Las posiciones cerradas que desde el Gobierno del PP y quienes les apoyan se mantienen, y los excesos que desde la Justicia se aprecian, llevan a concluir que estamos ante todo un proceder que responde a las claras a criterios de razón de Estado, la cual es asumida por un juez que subjetivamente procede desde su independencia, pero que objetivamente, visto todo, queda en la órbita de lo que desde tal razón de Estado se propugna. El caso es que tratando de salvar al Estado resulta que el Estado español no sale muy bien parado con todo ello. Si ya quedó tocada su imagen internacional con las actuaciones decididas por el ministerio del Interior el 1 de octubre, ahora dicha imagen no se redime ni mucho menos con la sombra de interferencias de los tribunales en la política, consecuencia de una judicialización del conflicto político que bloquea su solución.
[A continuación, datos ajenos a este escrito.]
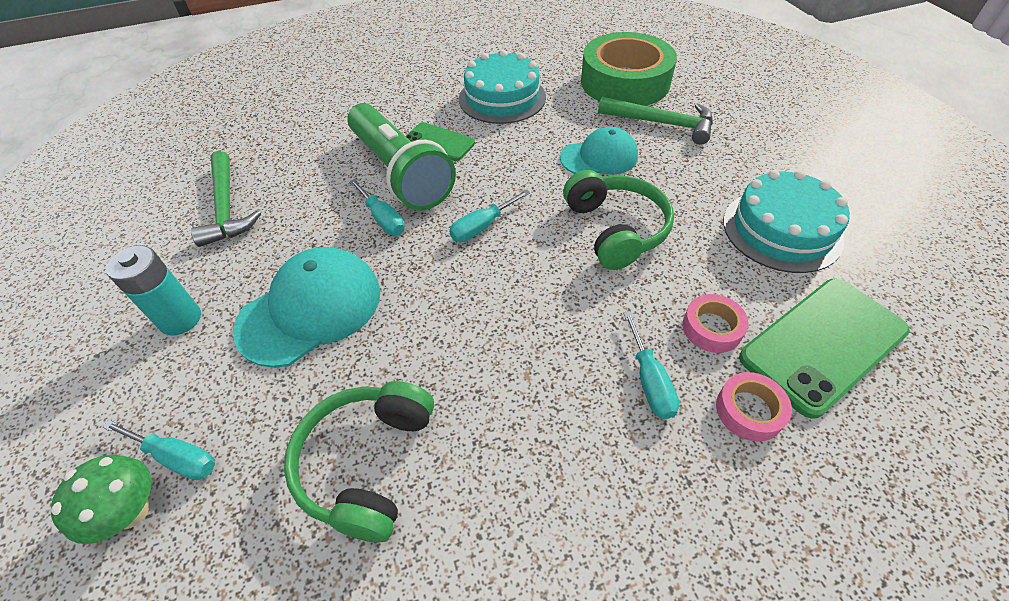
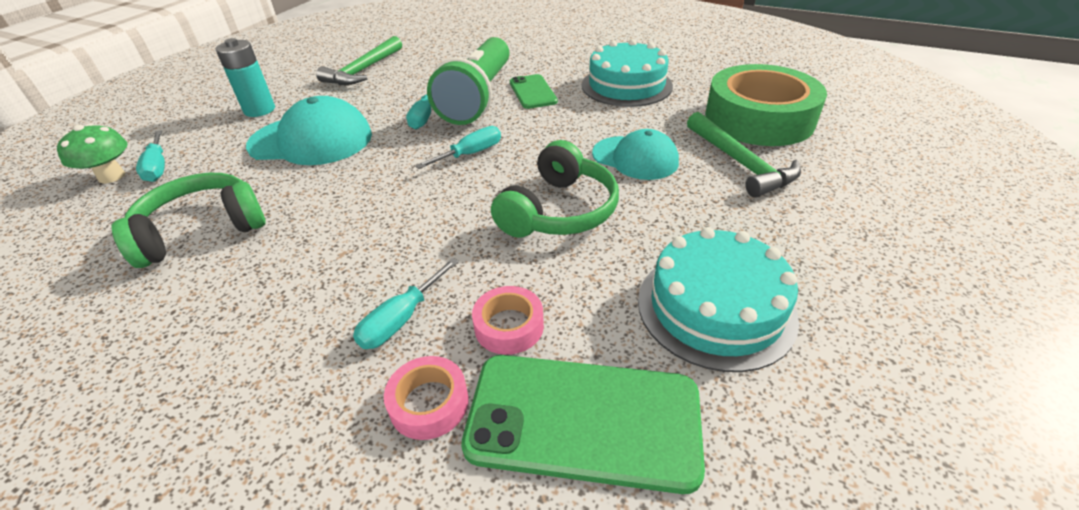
camera: 45 degrees right, 10 degrees down
turquoise screwdriver [449,190,530,242] -> turquoise screwdriver turned 135 degrees clockwise [415,126,501,169]

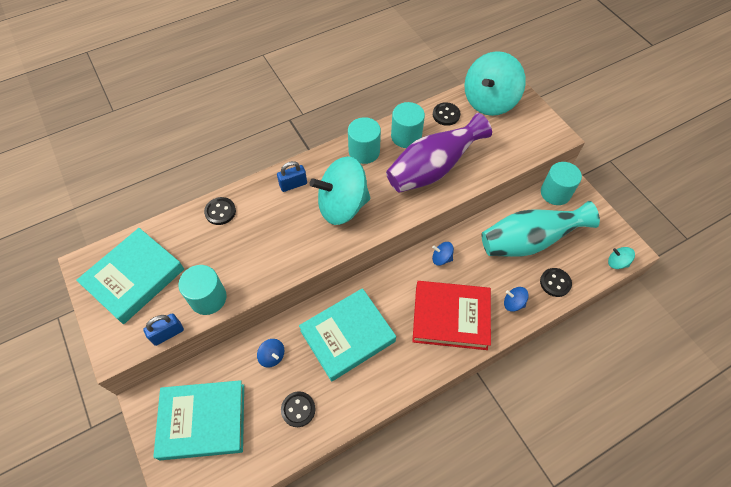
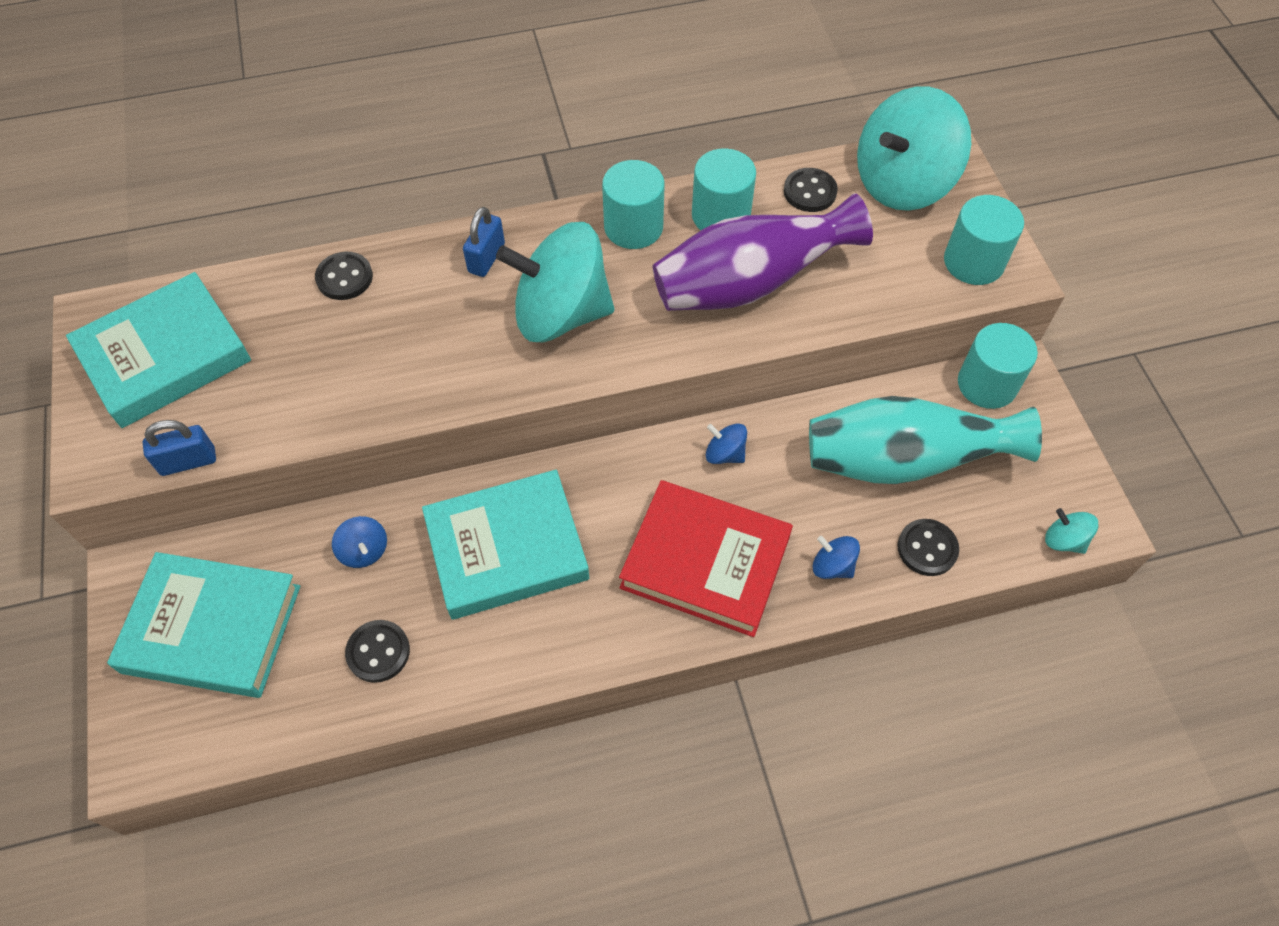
camera: 15 degrees right, 0 degrees up
turquoise cylinder [178,265,227,315] -> turquoise cylinder moved to [944,195,1024,285]
blue padlock [277,161,307,192] -> blue padlock turned 60 degrees counterclockwise [463,207,505,277]

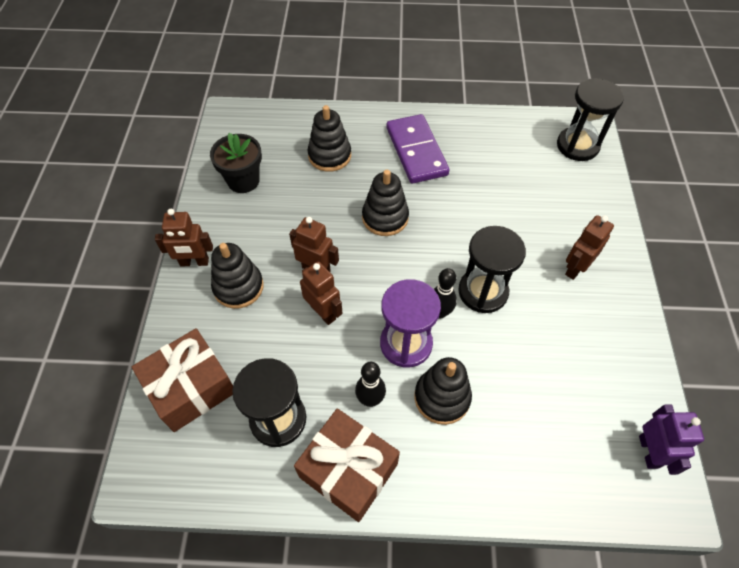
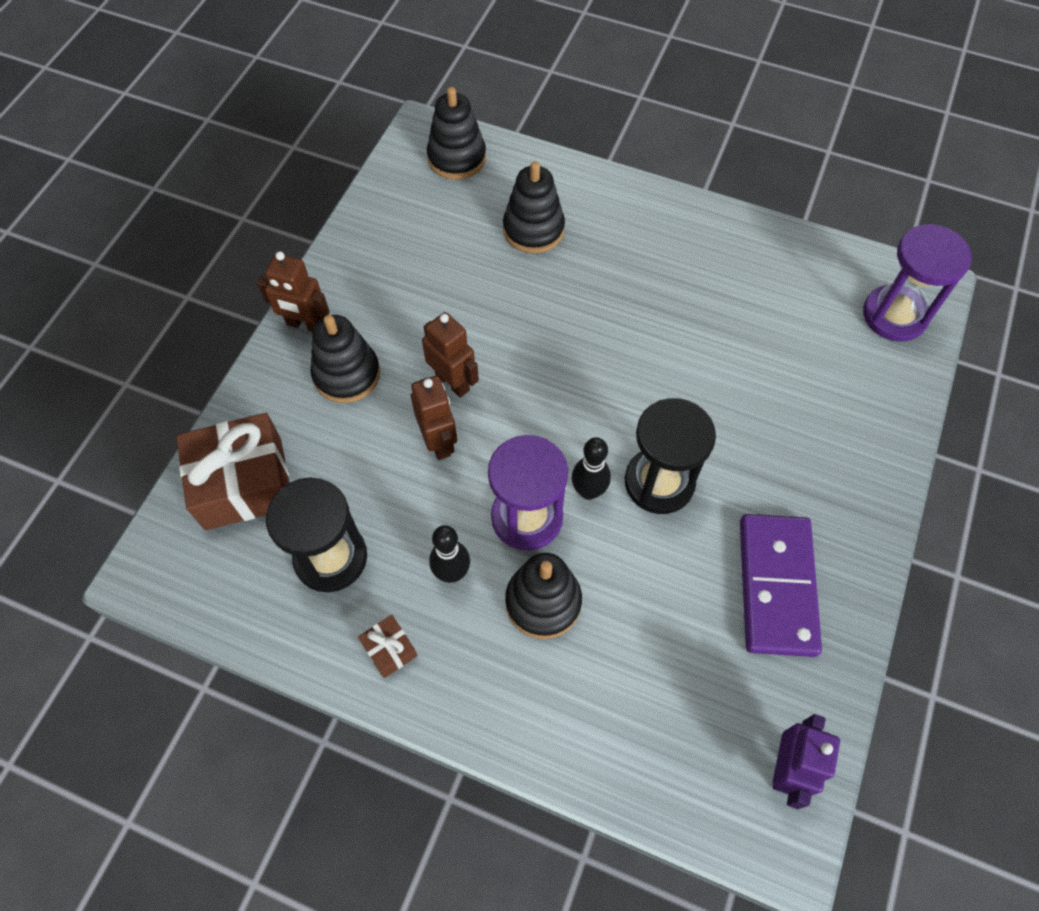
camera: 20 degrees right, 5 degrees up
black flower pot [210,133,262,193] -> none
brown gift [294,409,400,522] -> brown gift [358,615,417,678], size x0.45
black stacking toy [362,170,409,236] -> black stacking toy moved to [427,87,486,180]
purple domino [387,114,449,184] -> purple domino moved to [740,514,822,657]
black hourglass [557,78,624,161] -> purple hourglass [863,224,972,342]
brown robot [565,215,614,280] -> none

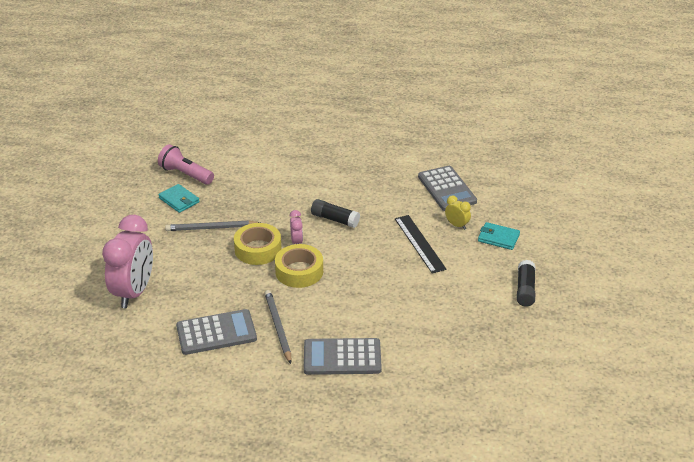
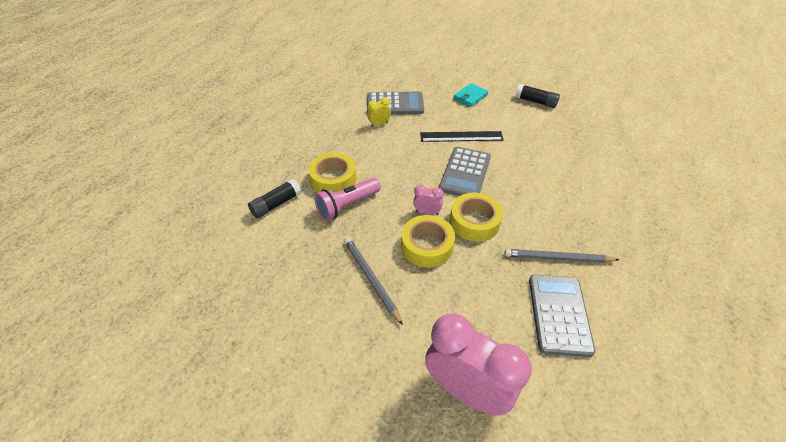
camera: 70 degrees left, 10 degrees up
pink flashlight [158,144,214,185] -> pink flashlight moved to [314,178,381,221]
turquoise wallet [158,184,199,213] -> none
grey pencil [165,221,260,231] -> grey pencil turned 135 degrees clockwise [344,237,403,325]
grey calculator [304,338,382,375] -> grey calculator moved to [439,147,491,196]
black glue stick [311,199,360,228] -> black glue stick moved to [248,179,301,218]
yellow clock [445,195,471,230] -> yellow clock moved to [367,97,391,127]
none -> yellow tape [309,153,357,192]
Pero, con todo, no es lo más importante el deterioro de la imagen del Estado como Estado democrático de derecho que se muestra gravemente deficitario respecto a su definición constitucional, sino que lo grave es el deterioro mismo de la democracia en nuestro Estado. De los hechos acaecidos se desprende que en Catalunya queda como horizonte utópico lo que comúnmente se entiende como normalidad democrática, pues salta a la vista que no será fácil no sólo recomponer las fracturas sociales que los desvaríos del independentismo han provocado, sino recuperar además la confianza en las instituciones por parte de una sociedad que se ha visto conmocionada y humillada por los modos del procesamiento en curso y del encarcelamiento de quienes fueron votados por millones de ciudadanos y ciudadanas. Quedaría incompleta esta consideración respecto al futuro si no se reconociera que se sostiene igualmente sobre la triste comprobación de la anormalidad democrática en la que se ha instalado el Estado español.
Hay quien encuentra motivos para la esperanza en el mismo transcurrir de la sesión parlamentaria de inusual carácter que reemplazó a la que no pudo celebrarse para proceder en segunda sesión a la investidura del candidato Turull a la presidencia de la Generalitat. Como ha señalado Antoni Gutiérrez-Rubí en artículo cargado de moderado optimismo, un nuevo lenguaje y nuevos modos de reconocimiento recíproco parece que pueden vislumbrarse en la vida parlamentaria catalana. ¡Ojalá! Ello será fructífero si desde el bloque autodenominado constitucionalista se abren cauces de diálogo efectivo, más allá de increíbles declaraciones retóricas a favor del mismo, y si desde el bloque independentista se recompone no sólo un caudal político dilapidado con actuaciones inexplicablemente torpes, amén de ilegales, sino también con el lamentable espectáculo de una división interna que cabe imaginar que ha dejado más que perplejos a sus votantes. La CUP escribe su texto, aunque no parece acertar con el contexto.
Como quiera que sea, si en medio de ilegalidades, torpezas y excesos nos vemos entre la sinrazón de las precipitadas y mal implementadas pretensiones de un Estado que no pudo ser y la apabullante razón de Estado que no deja ser ni al mismo Estado, lo que nos queda es transitar con generosidad, prudencia y acertado criterio político por los cauces de esa razón democrática en la cual lo político puede justificarse, es decir, configurarse como justo.